"I possess nothing but my body; a man on his own, with nothing but his body, can't stop memories; they pass through him. I shouldn't complain: all I have ever wanted was to be free" -Antoine Roquentin, in Sartre's Nausea.

Monday, October 31, 2011

Her personal craving.

She had her hoodie up, but unlike most youths, she could rave about not being plugged in to the mainstream ticks. Often she'd be holding a book in her hand reading whilst walking. Like a bat relies on echo she had an intuitive feel for her surroundings. The book was weighing down her hoodie, but this time she was taking it all in: the cars, the trees, the contrast between the brown of that building and the beige of this one. Just as she was looking at a child play with his balloon she was forced to jump back dodging a car with this year's beats blasting out. Alright... maybe her sense of space was not all that great Chloe thought to herself as she got up from the ground. "Gah that's shiiite", the sound as she often called what blurted out of the radio lately sounded like glass shattering to the floor. Or worse... Chloe shuddered at the thought of her nails being filed. Yuck, that imperceptible sound of her nails grinding against that sandpaper like surface was not one she ever liked.
Chloe was walking down the street with a spring in her step today. She was carrying a paper bag, neatly tucked under her arm. In it was her treasure, her guilty pleasure. She knew she bought them in excess, but we've got to satisfy our cravings don't we? she told herself...

Her cupboard was bare though and if only she could sustain herself on the contents of her paper bag. Old wrappers, almost identically folded, lay across the floor of her room. What harm can one more do?

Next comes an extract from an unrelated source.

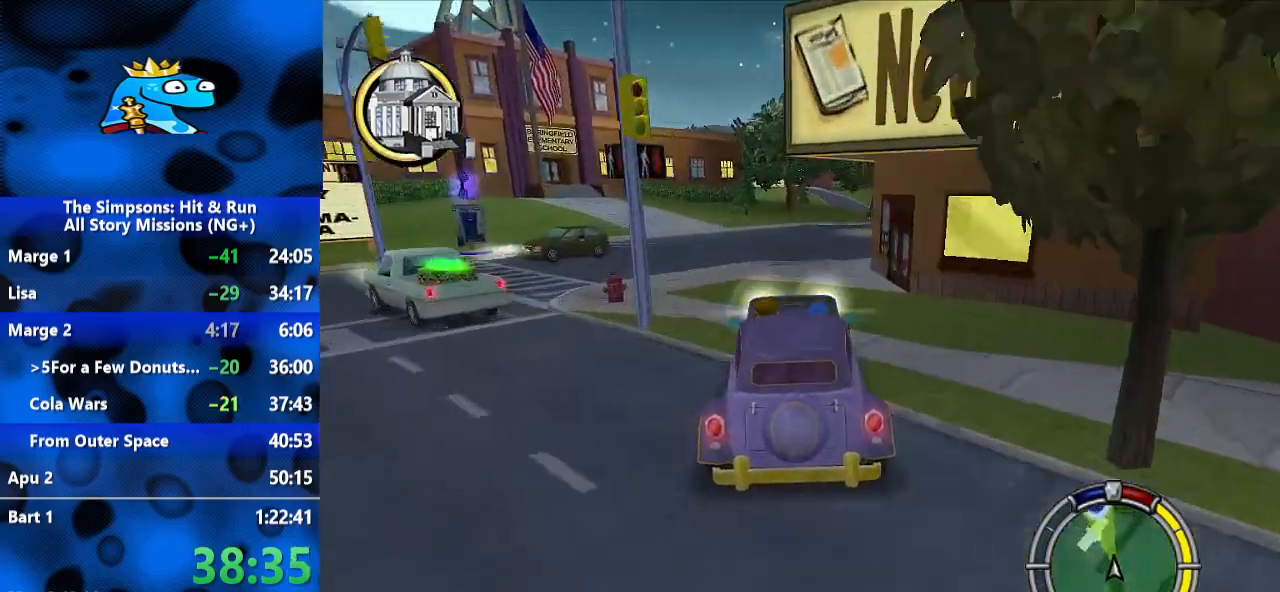
{"dt_ms": 1000, "buttons": ["R2"], "left_stick": "left", "right_stick": "center"}
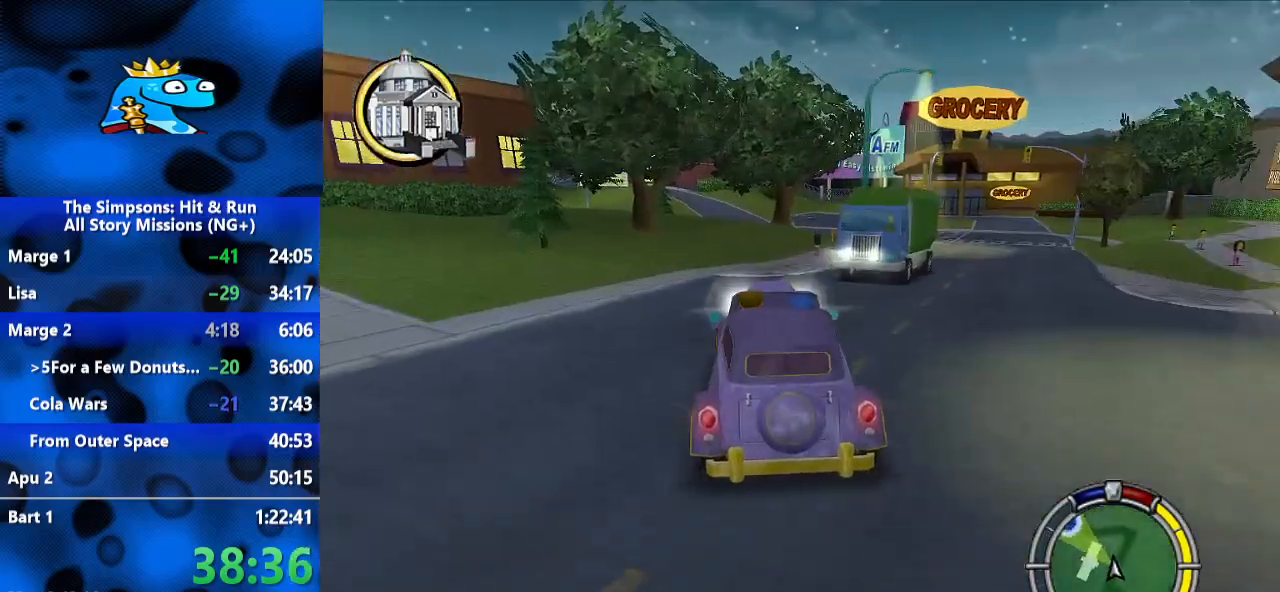
{"dt_ms": 500, "buttons": [], "left_stick": "left", "right_stick": "center", "events": [[67, "R2", "up"], [100, "left_stick", "center"], [200, "left_stick", "right"], [367, "left_stick", "center"], [500, "left_stick", "left"]]}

She arrived home and hid it behind her back as she quickly wrestled with the lock in her room. The last thing Chloe wanted was for her flatmate to hassle her about it again. The problem is it wouldn't only just be that, Chloe could laugh at herself but Jack was clingy and would ask to see what it was today. Opening it, her treasure, was worthy of a routine. Like a Mayan sacrifice she followed a protocol. This after all was hardly food for thought.

Chloe opened the fridge, there was a carrot - was that even hers? An old lettuce, with a dark green slimy shadow underneath it. As she stared at it with her eyebrow raised she suddenly got hit by the foul stench of it. Reflexively she turned and coughed, she slammed the fridge door. "Right, I'll try go to bed early tonight..."...

With a light and milk-less cup of tea she managed to brew from a teabag she had noticed trying to hide under the pot of sugar, and with plenty of sugar in it, she sat on her bed with the carton-coloured treasure in front of her. She smiled. Her eyes were fixed on the object; it looked like she was devising a plan as to how she would open it this time. Rip the plastic first? Take it from the edge? Quickly or should she take her time, taste every last second of her fast... Hell, when would the next one be?
Chloe noticed  the last wrapper she'd opened, it was tucked under one of her many piles of books. Hardcovers and second-hand gems no-one had heard of lay across her floor as well. It hadn't been vacuumed for months, but how could she vacuum dodging the books and wrappers? This was her room anyhow, she could do whatever she wanted.

She sipped the cup of tea once more before balancing it between her pillow and a copy of Heller's Catch 22 she had yet to start. Fragile white hands picked up the package, she tapped her nails on it, she turned it around so the logo was facing down and patiently unpicked the piece of cellotape. This was her ballet, the only choreographed dance she practiced- but like a jazz musician, there was never a set routine. She turned it round again and broke open all four corners, then the paper crumpled as Chloe, almost in one go but slowly, tore off the wrapper which she threw on the floor. There it was facing her now, reunited at last! she picked it up and inspected it, she smelt its fresh aroma. Then she turned over the cover and read the first line:
"There was a thin child, who was three years old..." before dozing off to sleep.